Triangle
NCERT Exercise 6.4
Question 1: Let Δ ABC ∼ Δ DEF and their areas be, respectively, 64 sq cm and 121 sq m. If EF = 15.4 cm, find BC.
Solution: In Δ ABC ∼ Δ DEF;
`text(ar ABC)/text(ar DEF)=(BC^2)/(EF^2)`
Or, `(BC^2)/(15.4^2)=(64)/(121)`
Or, `(BC)/(15.4)=(8)/(11)`
Or, `BC=11.2 cm`
Question 2: Diagonals of a trapezium ABCD with AB || CD intersect each other at point O. if AB = 2 CD, find the ratio of the areas of triangles AOB and COD.
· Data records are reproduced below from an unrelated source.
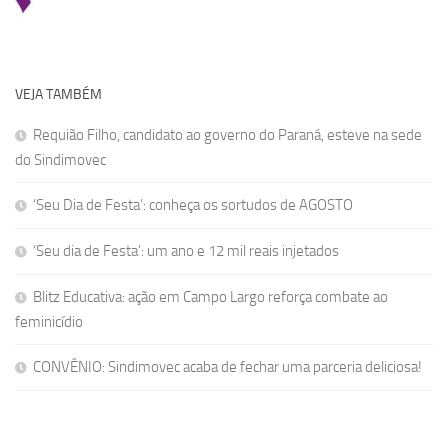
VEJA TAMBÉM
Requião Filho, candidato ao governo do Paraná, esteve na sede
do Sindimovec
‘Seu Dia de Festa’: conheça os sortudos de AGOSTO
‘Seu dia de Festa’: um ano e 12 mil reais injetados
Blitz Educativa: ação em Campo Largo reforça combate ao
feminicídio
CONVÊNIO: Sindimovec acaba de fechar uma parceria deliciosa!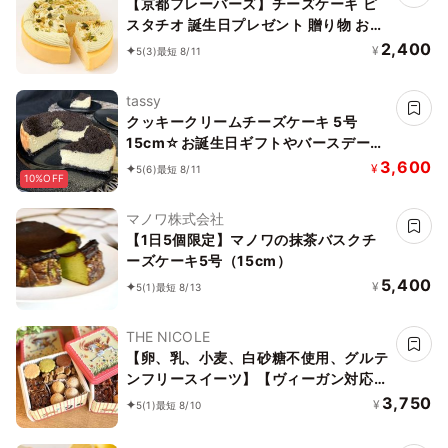
【京都フレーバーズ】チーズケーキ ピ
スタチオ 誕生日プレゼント 贈り物 お中
元2026
2,400
¥
5
(3)
最短 8/11
tassy
クッキークリームチーズケーキ 5号
15cm☆お誕生日ギフトやバースデーケ
ーキやお祝いプレゼントにも☆
3,600
¥
5
(6)
最短 8/11
10%OFF
マノワ株式会社
【1日5個限定】マノワの抹茶バスクチ
ーズケーキ5号（15cm）
5,400
¥
5
(1)
最短 8/13
THE NICOLE
【卵、乳、小麦、白砂糖不使用、グルテ
ンフリースイーツ】【ヴィーガン対応】
白馬にのって駆け巡ろう ボタニカルサ
3,750
¥
5
(1)
最短 8/10
ブレ缶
Solution: In triangles AOB and COD;
∠ AOB = ∠ COD (Opposite angles)
∠ OAC = ∠ OCD (Alternate angles)
Hence; Δ AOB ∼ Δ COD
Hence;
`text(ar AOB)/text(ar COD)=(AB^2)/(CD^2)`
`=((2CD)^2)/(CD^2)=(4CD^2)/(CD)^2=4:1`
Question 3: In the given figure, ABC and DBC are two triangles on the same base BC. If AD intersects BC at O, show that `text(ar ABC)/text(ar DBC)=(AO)/(DO)`
Solution: Let us draw altitudes AM and DN on BC; respectively from A and D
`text(ar ABC)/text(ar DBC)=(1/2xxBCxxAM)/(1/2xxBCxxDN)`
`=(AM)/(DN)`
In ΔAMO and ΔDNO;
∠ AMO = ∠ DNO (Right angle)
∠ AOM = ∠ DON (Opposite angles)
Hence; ΔAMO ∼ ΔDNO
Hence;
`(AM)/(DN)=(AO)/(DO)`
Or, `text(ar ABC)/text(ar DBC)=(AO)/(DO)`
Question 4: If the areas of two similar triangles are equal, prove that they are congruent.
Solution: Let us take two triangles ABC and PQR with equal areas.
Then, we have;
`text(ar ABC)/text(ar PQR)=1/1`
In this case;
`(AB^2)/(PQ^2)=(AC^2)/(PR^2)=1/1`
Or, `(AB)/(PQ)=(AC)/(PQ)=1`
Hence; the triangles are congruent.
Question 5: D, E and F are respectively the mid-points of sides AB, BC and CA of Δ ABC. Find the ratio of the areas of Δ DEF and Δ ABC.
Solution: Since D, E and F are mid points of AB, BC and AC
Hence; ΔBAC ∼ΔDFE
So,
`(DF)/(BC)=(EF)/(AB)=(DE)/(AC)=1/2`
So,
`text(ar DEF)/text(ar ABC)=1^2/2^2=1/4`
Question 6: Prove that the ratio of the areas of two similar triangles is equal to the square of the ratio of their corresponding medians.
Solution: In case of two similar triangles ABC and PQR;
`text(ar ABC)/text(ar PQR)=(AB^2)/(PQ^2)=(AC^2)/(PR^2)`
Let us assume AD and PM are the medians of these two triangles.
Then;
`(AB^2)/(PQ^2)=(AC^2)/(PR^2)=(AD^2)/(PM^2)`
Or, `text(ar ABC)/text(ar PQR)=(AD^2)/(PM^2)`
Question 7: Prove that the area of an equilateral triangle described on one side of a square is equal to half the area of the equilateral triangle described on one of its diagonals.
Solution: Let us take a square with side ‘a’
Then the diagonal of square will be `a\sqrt2`
Area of equilateral triangle with side ‘a’
`=sqrt3/4a^2`
Area of equilateral triangle with side `a\sqrt2`
`=sqrt3/4(a\sqrt2)^2`
Ratio of two areas can be given as follows:
`(sqrt3/4xx\a^2)/(sqrt3/4xx2a^2)=1/2`
Proved
Question 8: ABC and BDE are two equilateral triangles such that D is the mid-point of BC. Ratio of the areas of triangles ABC and BDE is
- 2 : 1
- 1 : 2
- 4 : 1
- 1: 4
Solution: (c) 4 : 1
For explanation; refer to question 5
Question 9: Sides of two similar triangles are in the ratio 4 : 9. Areas of these triangles are in the ratio
- 2 : 3
- 4 : 9
- 81 : 16
- 16: 81
Solution: (d) 16 : 91
Note: Areas are in duplicate ratio of corresponding sides in case of similar figures.